Wien. Der durch den Kapitalismus verursachte Klimawandel bringt aber auch weitere Gefahrenquellen, nämlich die erhöhte Gefahr von Überhitzung und damit einhergehenden Kreislaufproblemen. Solche gesundheitlichen Probleme während des Schwimmens zu haben, kann oft tödlich enden.Auch Kreislaufschocks können beispielsweise bei Sprüngen ins kalte Wasser, durch den starken Temperaturunterschied verursacht, vorkommen. Gerade kürzlich ist in Wien ein Mann nach einem Sprung von einer Fußgängerbrücke in die Donau gestorben. Eine weitere Gefahrenquelle sind Stauwehre oder Wasserfälle, so ist es allein letztes Wochenende in Österreich zu mehreren Todesfallen gekommen, weil Badende nach einem Wehr in eine Wasserwalze geraten und ertrunken sind.

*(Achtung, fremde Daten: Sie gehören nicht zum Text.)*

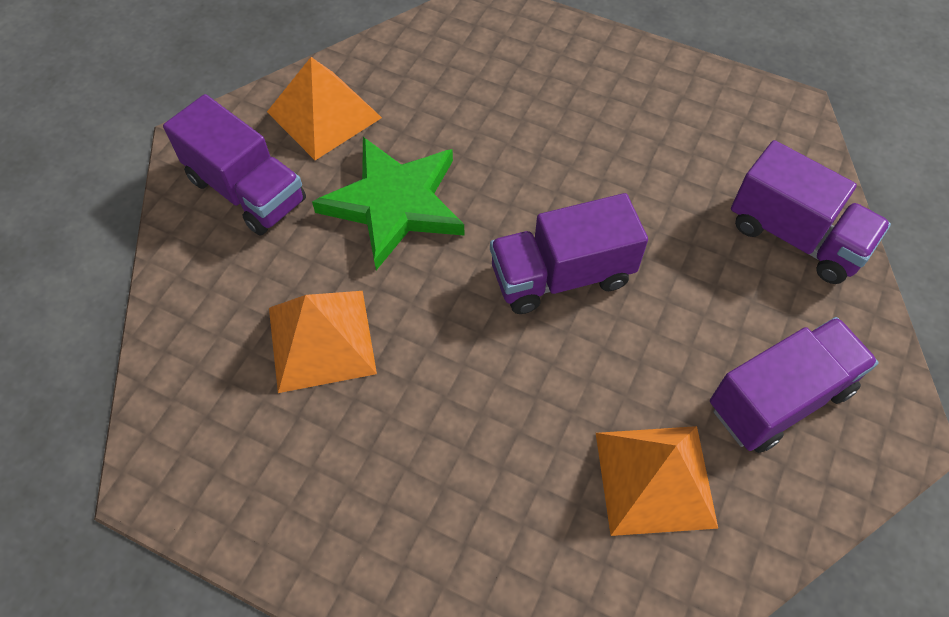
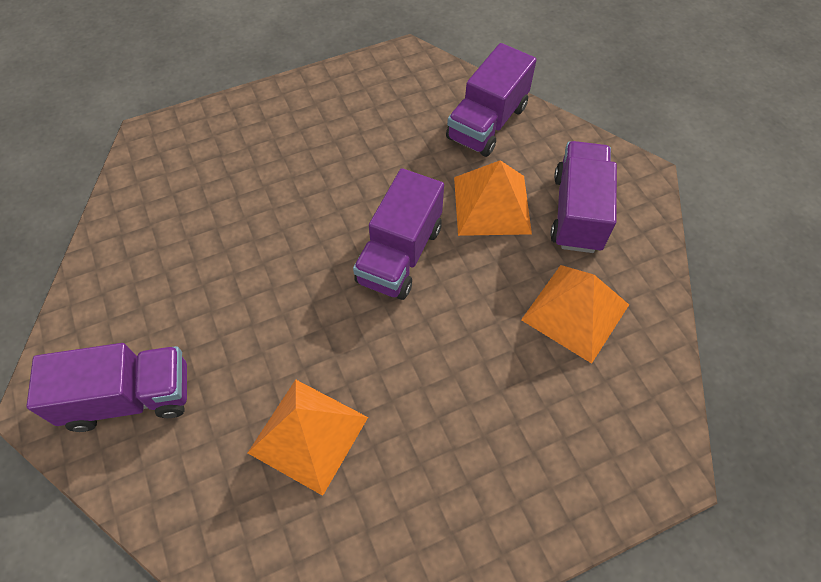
camera: 50 degrees left, 0 degrees up
(324, 115) = (123, 297): orange pyramid -> orange pyramid (492, 205)
(394, 204) = (248, 308): green star -> none
(795, 236) = (487, 123): purple truck -> purple truck turned 135 degrees clockwise

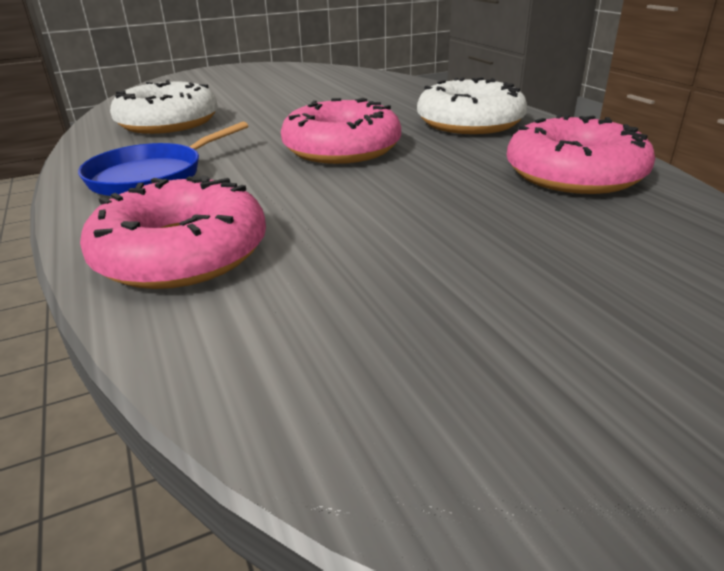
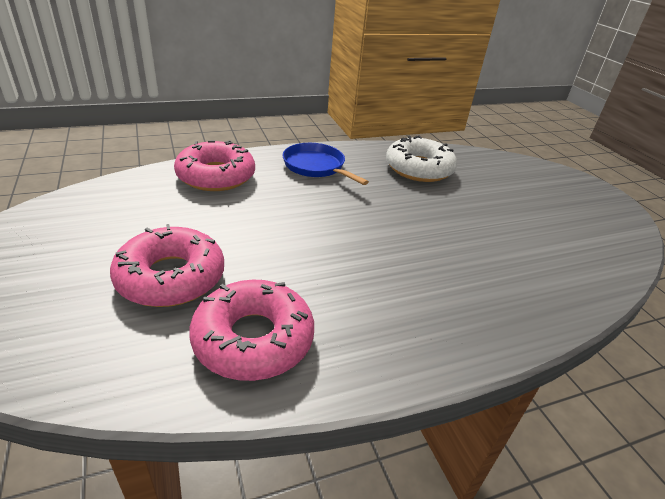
camera: 90 degrees right, 5 degrees up
(342, 148) = (348, 231): pink donut -> pink donut (171, 277)
(469, 122) = (410, 312): white donut -> none

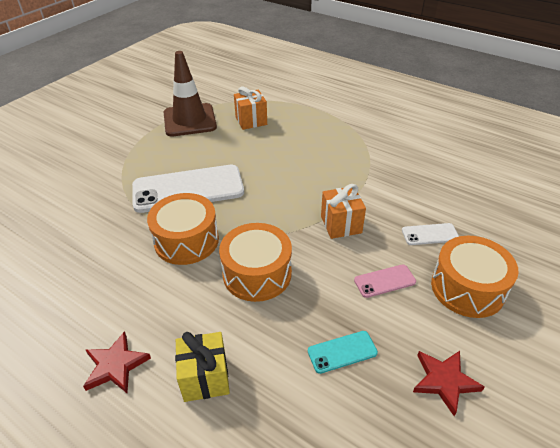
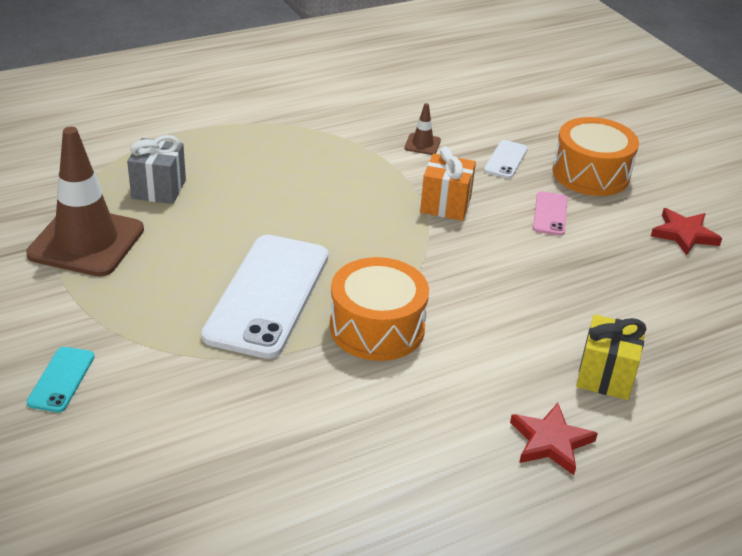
camera: 65 degrees left, 5 degrees down
(251, 121) = (159, 189): orange gift -> grey gift
(257, 273) = (479, 291): orange drum -> none
(342, 352) = (622, 276): turquoise phone -> turquoise phone (61, 379)
(401, 190) = (422, 144): none -> brown traffic cone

In Deutschland sind alleine letztes Wochenende mindestens 26 Menschen bei Badeunfällen gestorben. Im Schnitt sind etwa 80 Prozent dieser Todesopfer männlich. Aufgrund von patriarchalen Strukturen und der damit verbundenen Vorstellung „stark“ und „männlich“ sein zu müssen, neigen diese öfter zu riskantem Verhalten und dazu, ihre eigenen Fähigkeiten zu überschätzen oder auch alkoholisiert baden zu gehen. Ein weiterer Risikofaktor ist, dass gerade junge Menschen immer schlechter schwimmen können, etwa jede zehnte Person zwischen 5 und 19 Jahren in Österreich kann überhaupt nicht schwimmen. Dazu kommt ein großer Anteil an Menschen, die nur schlecht schwimmen können.